I'm nor familiar with this substrate Mark but can't you just use some sand or a fine gravel?  I find sand anchors my HC and hairgrass well.


----------



## Mark Evans (17 Jan 2009)

Ed Seeley said:
			
		

> I'm nor familiar with this substrate Mark but can't you just use some sand or a fine gravel?

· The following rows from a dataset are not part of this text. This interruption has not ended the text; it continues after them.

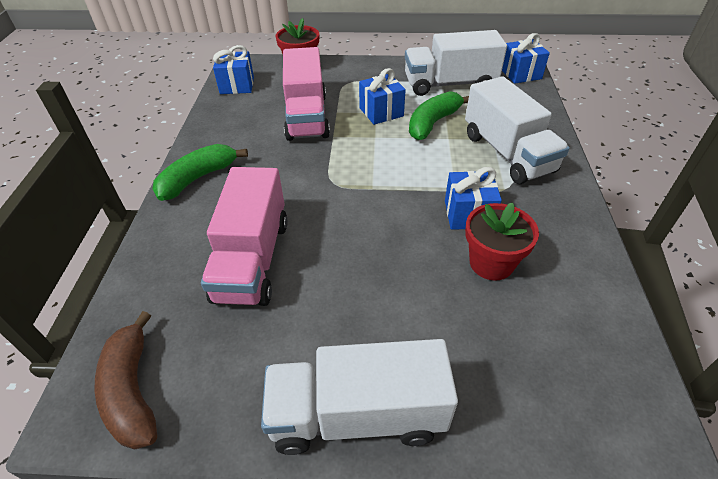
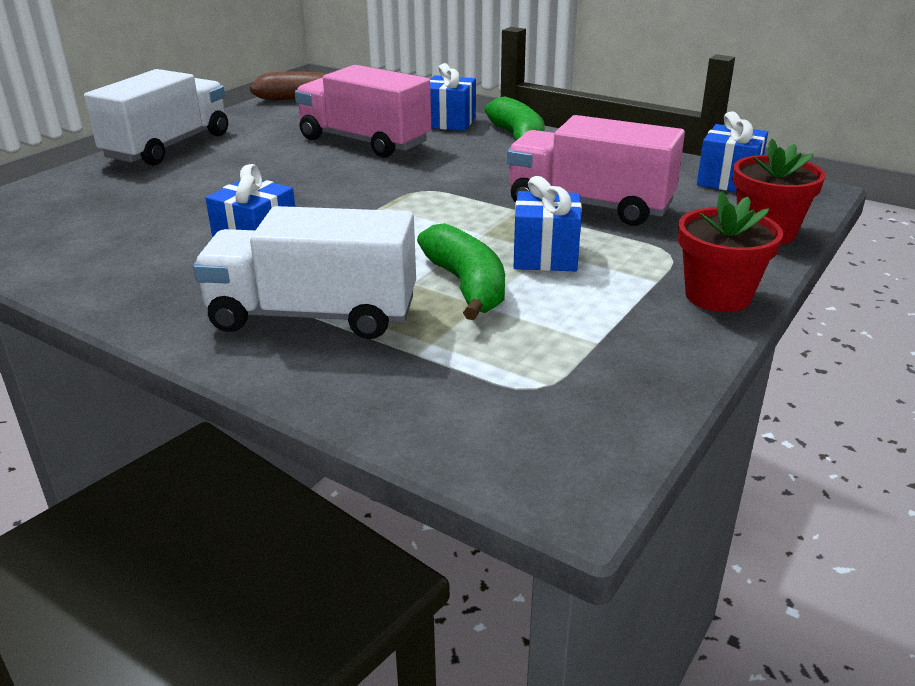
camera: 120 degrees right, 15 degrees down
white truck [405,30,507,96] -> none
red flower pot [465,202,539,280] -> red flower pot moved to [678,191,783,312]
blue gift [502,33,550,84] -> blue gift moved to [430,63,476,131]

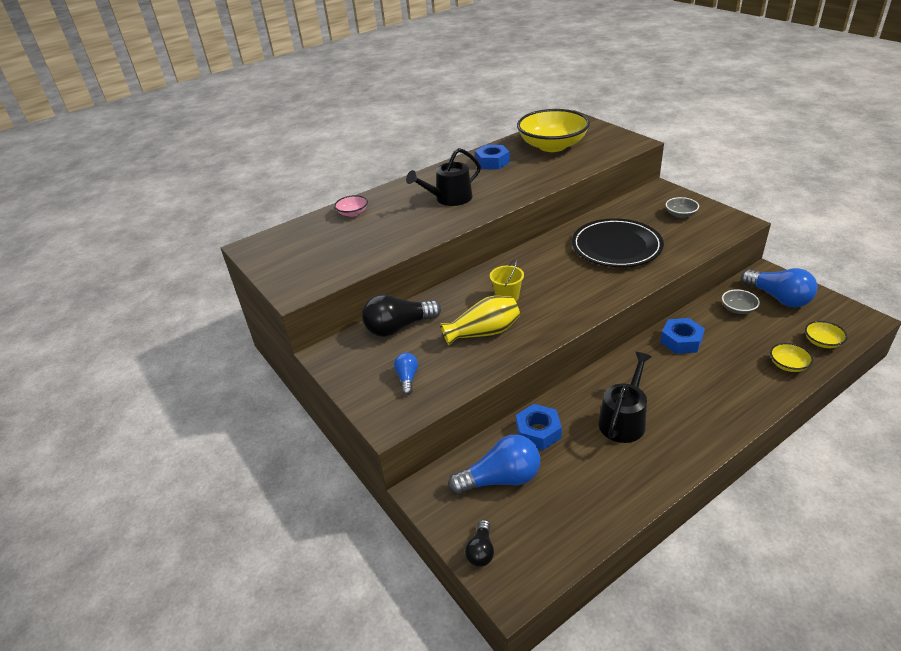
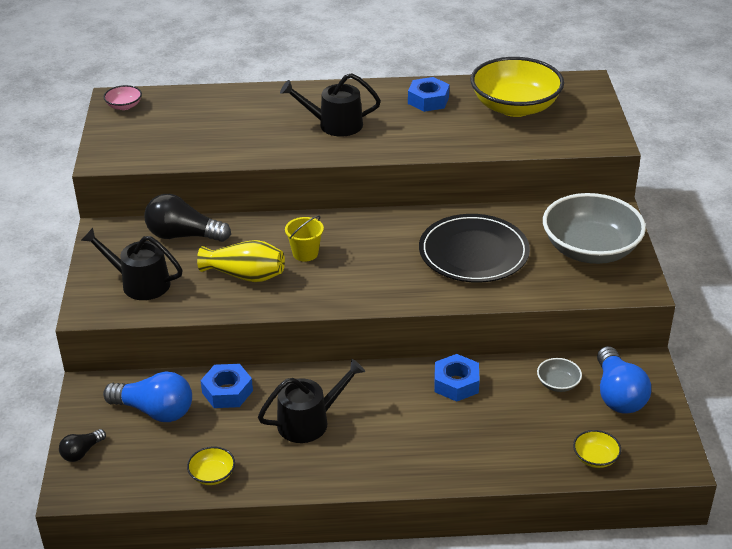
camera: 30 degrees right, 0 degrees up
pink bowl [334,195,368,217] -> pink bowl moved to [103,85,142,110]
blue light bulb [394,353,418,395] -> black watering can [81,228,183,300]
grey bowl [666,197,699,218] -> grey bowl [543,193,646,264], size x2.40
yellow bowl [770,343,813,372] -> yellow bowl moved to [187,446,235,485]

I find sand anchors my HC and hairgrass well.



aquabasis plus from jbl.

how thick is your sand topping ed?


----------



## aaronnorth (17 Jan 2009)

I use sand on top off my JBL. 2" JBL, 0.5"-1" thick sand. (sloped towards rear)


----------



## Ed Seeley (17 Jan 2009)

saintly said:
			
		

> Ed Seeley said:
> 
> 
> 
> ...



I've got about 1.5" of sand on top of Tetraplant Complete at the front of one tank and a 2" layer at the front of another tank.  It's BD Aquarium sand which I use in all my tanks.


----------



## JamesM (17 Jan 2009)

I've used JBL Aqua Basis on its own - looks great too


----------



## Mark Evans (17 Jan 2009)

JAmesM said:
			
		

> I've used JBL Aqua Basis on its own - looks great too



nothing on top?


----------



## JamesM (17 Jan 2009)

saintly said:
			
		

> JAmesM said:
> 
> 
> 
> ...


Nope, nothing. 

Later I added a small amount of playsand and a few bits of gravel to make it look a little more natural, but it was fine without. Try a small amount in a jug or something mate


----------



## Nick16 (18 Jan 2009)

does it not stir up really badly?


----------